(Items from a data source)

□ □ □

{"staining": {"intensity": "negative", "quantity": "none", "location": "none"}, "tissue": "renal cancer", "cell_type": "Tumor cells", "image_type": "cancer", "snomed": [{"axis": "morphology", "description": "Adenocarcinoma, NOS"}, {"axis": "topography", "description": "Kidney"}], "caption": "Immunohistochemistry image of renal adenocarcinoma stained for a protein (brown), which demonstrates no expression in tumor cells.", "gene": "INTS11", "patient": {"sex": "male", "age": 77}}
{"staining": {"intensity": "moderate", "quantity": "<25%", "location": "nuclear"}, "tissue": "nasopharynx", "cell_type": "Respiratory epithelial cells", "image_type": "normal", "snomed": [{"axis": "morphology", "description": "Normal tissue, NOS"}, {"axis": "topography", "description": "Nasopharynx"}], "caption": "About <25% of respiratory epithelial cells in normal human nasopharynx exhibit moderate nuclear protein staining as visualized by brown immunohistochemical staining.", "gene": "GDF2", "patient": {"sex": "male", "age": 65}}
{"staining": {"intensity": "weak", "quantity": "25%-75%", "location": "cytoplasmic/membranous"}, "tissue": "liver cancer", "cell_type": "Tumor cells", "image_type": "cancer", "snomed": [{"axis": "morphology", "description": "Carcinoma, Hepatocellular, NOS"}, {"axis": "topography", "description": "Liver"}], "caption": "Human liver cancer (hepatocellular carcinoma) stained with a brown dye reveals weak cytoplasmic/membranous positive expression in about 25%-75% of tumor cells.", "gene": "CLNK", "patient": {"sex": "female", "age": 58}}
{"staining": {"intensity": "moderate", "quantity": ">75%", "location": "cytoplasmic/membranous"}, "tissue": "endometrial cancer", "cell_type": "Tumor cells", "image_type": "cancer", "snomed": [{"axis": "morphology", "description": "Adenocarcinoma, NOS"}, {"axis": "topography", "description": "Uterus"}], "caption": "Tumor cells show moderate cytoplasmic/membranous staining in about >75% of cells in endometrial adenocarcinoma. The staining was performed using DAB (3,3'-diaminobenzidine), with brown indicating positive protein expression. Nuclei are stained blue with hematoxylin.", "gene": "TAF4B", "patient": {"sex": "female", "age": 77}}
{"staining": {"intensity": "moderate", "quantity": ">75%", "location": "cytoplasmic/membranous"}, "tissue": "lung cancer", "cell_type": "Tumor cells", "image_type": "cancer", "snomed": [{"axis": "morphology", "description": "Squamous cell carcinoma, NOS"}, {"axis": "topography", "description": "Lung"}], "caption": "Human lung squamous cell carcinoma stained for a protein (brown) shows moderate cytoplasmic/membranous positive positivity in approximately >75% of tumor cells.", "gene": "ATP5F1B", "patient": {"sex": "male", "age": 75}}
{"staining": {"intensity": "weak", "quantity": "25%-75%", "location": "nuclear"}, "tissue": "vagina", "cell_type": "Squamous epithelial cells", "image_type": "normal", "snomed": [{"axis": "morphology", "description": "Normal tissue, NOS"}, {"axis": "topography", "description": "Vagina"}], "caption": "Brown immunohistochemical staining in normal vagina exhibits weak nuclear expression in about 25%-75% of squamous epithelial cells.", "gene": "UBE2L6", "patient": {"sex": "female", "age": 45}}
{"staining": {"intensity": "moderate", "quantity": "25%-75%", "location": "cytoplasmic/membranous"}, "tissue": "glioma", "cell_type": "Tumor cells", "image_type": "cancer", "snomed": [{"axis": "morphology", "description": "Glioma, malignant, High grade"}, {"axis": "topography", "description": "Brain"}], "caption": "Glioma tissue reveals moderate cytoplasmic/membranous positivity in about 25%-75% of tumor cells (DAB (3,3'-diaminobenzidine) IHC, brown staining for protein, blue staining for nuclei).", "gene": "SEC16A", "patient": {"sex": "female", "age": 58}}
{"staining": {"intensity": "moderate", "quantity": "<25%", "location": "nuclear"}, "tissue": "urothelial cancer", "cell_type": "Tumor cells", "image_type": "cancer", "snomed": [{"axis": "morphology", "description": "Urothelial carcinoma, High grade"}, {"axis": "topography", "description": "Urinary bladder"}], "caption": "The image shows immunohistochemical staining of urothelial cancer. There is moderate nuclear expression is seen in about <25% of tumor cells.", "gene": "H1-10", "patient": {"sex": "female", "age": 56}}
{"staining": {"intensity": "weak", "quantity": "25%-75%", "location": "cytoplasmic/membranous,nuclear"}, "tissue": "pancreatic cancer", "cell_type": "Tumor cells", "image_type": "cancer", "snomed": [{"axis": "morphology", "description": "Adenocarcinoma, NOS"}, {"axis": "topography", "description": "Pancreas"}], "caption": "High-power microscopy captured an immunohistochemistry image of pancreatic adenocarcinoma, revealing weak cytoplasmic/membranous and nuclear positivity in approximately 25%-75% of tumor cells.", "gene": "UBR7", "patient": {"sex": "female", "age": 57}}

□ □ □

Make a precise copy of the records in their entirety.

{"staining": {"intensity": "negative", "quantity": "none", "location": "none"}, "tissue": "renal cancer", "cell_type": "Tumor cells", "image_type": "cancer", "snomed": [{"axis": "morphology", "description": "Adenocarcinoma, NOS"}, {"axis": "topography", "description": "Kidney"}], "caption": "Immunohistochemistry image of renal adenocarcinoma stained for a protein (brown), which demonstrates no expression in tumor cells.", "gene": "INTS11", "patient": {"sex": "male", "age": 77}}
{"staining": {"intensity": "moderate", "quantity": "<25%", "location": "nuclear"}, "tissue": "nasopharynx", "cell_type": "Respiratory epithelial cells", "image_type": "normal", "snomed": [{"axis": "morphology", "description": "Normal tissue, NOS"}, {"axis": "topography", "description": "Nasopharynx"}], "caption": "About <25% of respiratory epithelial cells in normal human nasopharynx exhibit moderate nuclear protein staining as visualized by brown immunohistochemical staining.", "gene": "GDF2", "patient": {"sex": "male", "age": 65}}
{"staining": {"intensity": "weak", "quantity": "25%-75%", "location": "cytoplasmic/membranous"}, "tissue": "liver cancer", "cell_type": "Tumor cells", "image_type": "cancer", "snomed": [{"axis": "morphology", "description": "Carcinoma, Hepatocellular, NOS"}, {"axis": "topography", "description": "Liver"}], "caption": "Human liver cancer (hepatocellular carcinoma) stained with a brown dye reveals weak cytoplasmic/membranous positive expression in about 25%-75% of tumor cells.", "gene": "CLNK", "patient": {"sex": "female", "age": 58}}
{"staining": {"intensity": "moderate", "quantity": ">75%", "location": "cytoplasmic/membranous"}, "tissue": "endometrial cancer", "cell_type": "Tumor cells", "image_type": "cancer", "snomed": [{"axis": "morphology", "description": "Adenocarcinoma, NOS"}, {"axis": "topography", "description": "Uterus"}], "caption": "Tumor cells show moderate cytoplasmic/membranous staining in about >75% of cells in endometrial adenocarcinoma. The staining was performed using DAB (3,3'-diaminobenzidine), with brown indicating positive protein expression. Nuclei are stained blue with hematoxylin.", "gene": "TAF4B", "patient": {"sex": "female", "age": 77}}
{"staining": {"intensity": "moderate", "quantity": ">75%", "location": "cytoplasmic/membranous"}, "tissue": "lung cancer", "cell_type": "Tumor cells", "image_type": "cancer", "snomed": [{"axis": "morphology", "description": "Squamous cell carcinoma, NOS"}, {"axis": "topography", "description": "Lung"}], "caption": "Human lung squamous cell carcinoma stained for a protein (brown) shows moderate cytoplasmic/membranous positive positivity in approximately >75% of tumor cells.", "gene": "ATP5F1B", "patient": {"sex": "male", "age": 75}}
{"staining": {"intensity": "weak", "quantity": "25%-75%", "location": "nuclear"}, "tissue": "vagina", "cell_type": "Squamous epithelial cells", "image_type": "normal", "snomed": [{"axis": "morphology", "description": "Normal tissue, NOS"}, {"axis": "topography", "description": "Vagina"}], "caption": "Brown immunohistochemical staining in normal vagina exhibits weak nuclear expression in about 25%-75% of squamous epithelial cells.", "gene": "UBE2L6", "patient": {"sex": "female", "age": 45}}
{"staining": {"intensity": "moderate", "quantity": "25%-75%", "location": "cytoplasmic/membranous"}, "tissue": "glioma", "cell_type": "Tumor cells", "image_type": "cancer", "snomed": [{"axis": "morphology", "description": "Glioma, malignant, High grade"}, {"axis": "topography", "description": "Brain"}], "caption": "Glioma tissue reveals moderate cytoplasmic/membranous positivity in about 25%-75% of tumor cells (DAB (3,3'-diaminobenzidine) IHC, brown staining for protein, blue staining for nuclei).", "gene": "SEC16A", "patient": {"sex": "female", "age": 58}}
{"staining": {"intensity": "moderate", "quantity": "<25%", "location": "nuclear"}, "tissue": "urothelial cancer", "cell_type": "Tumor cells", "image_type": "cancer", "snomed": [{"axis": "morphology", "description": "Urothelial carcinoma, High grade"}, {"axis": "topography", "description": "Urinary bladder"}], "caption": "The image shows immunohistochemical staining of urothelial cancer. There is moderate nuclear expression is seen in about <25% of tumor cells.", "gene": "H1-10", "patient": {"sex": "female", "age": 56}}
{"staining": {"intensity": "weak", "quantity": "25%-75%", "location": "cytoplasmic/membranous,nuclear"}, "tissue": "pancreatic cancer", "cell_type": "Tumor cells", "image_type": "cancer", "snomed": [{"axis": "morphology", "description": "Adenocarcinoma, NOS"}, {"axis": "topography", "description": "Pancreas"}], "caption": "High-power microscopy captured an immunohistochemistry image of pancreatic adenocarcinoma, revealing weak cytoplasmic/membranous and nuclear positivity in approximately 25%-75% of tumor cells.", "gene": "UBR7", "patient": {"sex": "female", "age": 57}}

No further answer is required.